### Objective
Return every line of the entries below word for word, with nothing changed or left out.

Region boundary data
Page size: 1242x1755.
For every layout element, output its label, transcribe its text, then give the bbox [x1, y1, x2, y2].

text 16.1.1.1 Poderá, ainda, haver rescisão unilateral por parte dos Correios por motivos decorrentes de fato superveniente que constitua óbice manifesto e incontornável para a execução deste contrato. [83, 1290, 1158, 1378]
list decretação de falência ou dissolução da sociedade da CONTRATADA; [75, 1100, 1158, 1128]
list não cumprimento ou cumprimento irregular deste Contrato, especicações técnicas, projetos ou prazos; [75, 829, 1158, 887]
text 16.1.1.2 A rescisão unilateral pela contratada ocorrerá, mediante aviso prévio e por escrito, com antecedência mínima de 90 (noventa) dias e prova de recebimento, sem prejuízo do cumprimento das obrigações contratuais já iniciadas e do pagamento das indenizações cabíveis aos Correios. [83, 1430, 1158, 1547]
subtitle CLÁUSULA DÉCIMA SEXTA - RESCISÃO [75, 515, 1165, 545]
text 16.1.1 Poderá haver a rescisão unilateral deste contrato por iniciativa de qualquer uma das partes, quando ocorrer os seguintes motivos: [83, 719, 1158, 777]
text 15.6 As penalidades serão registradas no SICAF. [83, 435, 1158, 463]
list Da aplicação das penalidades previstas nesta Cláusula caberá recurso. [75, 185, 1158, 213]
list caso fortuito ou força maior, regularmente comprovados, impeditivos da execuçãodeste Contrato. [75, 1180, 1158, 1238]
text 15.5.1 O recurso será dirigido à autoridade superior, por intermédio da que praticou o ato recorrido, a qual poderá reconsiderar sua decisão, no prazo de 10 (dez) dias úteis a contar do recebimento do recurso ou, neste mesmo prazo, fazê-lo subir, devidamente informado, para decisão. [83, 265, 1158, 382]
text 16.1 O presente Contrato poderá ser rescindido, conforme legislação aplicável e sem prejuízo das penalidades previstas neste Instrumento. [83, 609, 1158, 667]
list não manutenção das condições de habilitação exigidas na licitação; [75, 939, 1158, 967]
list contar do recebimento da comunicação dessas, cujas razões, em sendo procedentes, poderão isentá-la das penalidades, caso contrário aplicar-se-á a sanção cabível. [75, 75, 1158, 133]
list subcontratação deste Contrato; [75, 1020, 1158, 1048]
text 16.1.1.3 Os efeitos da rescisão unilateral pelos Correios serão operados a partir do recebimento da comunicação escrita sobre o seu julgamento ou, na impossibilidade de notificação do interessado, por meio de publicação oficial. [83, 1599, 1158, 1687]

### Full answer
Page size: 1242x1755.
For every layout element, output its label, transcribe its text, then give the bbox [x1, y1, x2, y2].

text 16.1.1.1 Poderá, ainda, haver rescisão unilateral por parte dos Correios por motivos decorrentes de fato superveniente que constitua óbice manifesto e incontornável para a execução deste contrato. [83, 1290, 1158, 1378]
list decretação de falência ou dissolução da sociedade da CONTRATADA; [75, 1100, 1158, 1128]
list não cumprimento ou cumprimento irregular deste Contrato, especicações técnicas, projetos ou prazos; [75, 829, 1158, 887]
text 16.1.1.2 A rescisão unilateral pela contratada ocorrerá, mediante aviso prévio e por escrito, com antecedência mínima de 90 (noventa) dias e prova de recebimento, sem prejuízo do cumprimento das obrigações contratuais já iniciadas e do pagamento das indenizações cabíveis aos Correios. [83, 1430, 1158, 1547]
subtitle CLÁUSULA DÉCIMA SEXTA - RESCISÃO [75, 515, 1165, 545]
text 16.1.1 Poderá haver a rescisão unilateral deste contrato por iniciativa de qualquer uma das partes, quando ocorrer os seguintes motivos: [83, 719, 1158, 777]
text 15.6 As penalidades serão registradas no SICAF. [83, 435, 1158, 463]
list Da aplicação das penalidades previstas nesta Cláusula caberá recurso. [75, 185, 1158, 213]
list caso fortuito ou força maior, regularmente comprovados, impeditivos da execuçãodeste Contrato. [75, 1180, 1158, 1238]
text 15.5.1 O recurso será dirigido à autoridade superior, por intermédio da que praticou o ato recorrido, a qual poderá reconsiderar sua decisão, no prazo de 10 (dez) dias úteis a contar do recebimento do recurso ou, neste mesmo prazo, fazê-lo subir, devidamente informado, para decisão. [83, 265, 1158, 382]
text 16.1 O presente Contrato poderá ser rescindido, conforme legislação aplicável e sem prejuízo das penalidades previstas neste Instrumento. [83, 609, 1158, 667]
list não manutenção das condições de habilitação exigidas na licitação; [75, 939, 1158, 967]
list contar do recebimento da comunicação dessas, cujas razões, em sendo procedentes, poderão isentá-la das penalidades, caso contrário aplicar-se-á a sanção cabível. [75, 75, 1158, 133]
list subcontratação deste Contrato; [75, 1020, 1158, 1048]
text 16.1.1.3 Os efeitos da rescisão unilateral pelos Correios serão operados a partir do recebimento da comunicação escrita sobre o seu julgamento ou, na impossibilidade de notificação do interessado, por meio de publicação oficial. [83, 1599, 1158, 1687]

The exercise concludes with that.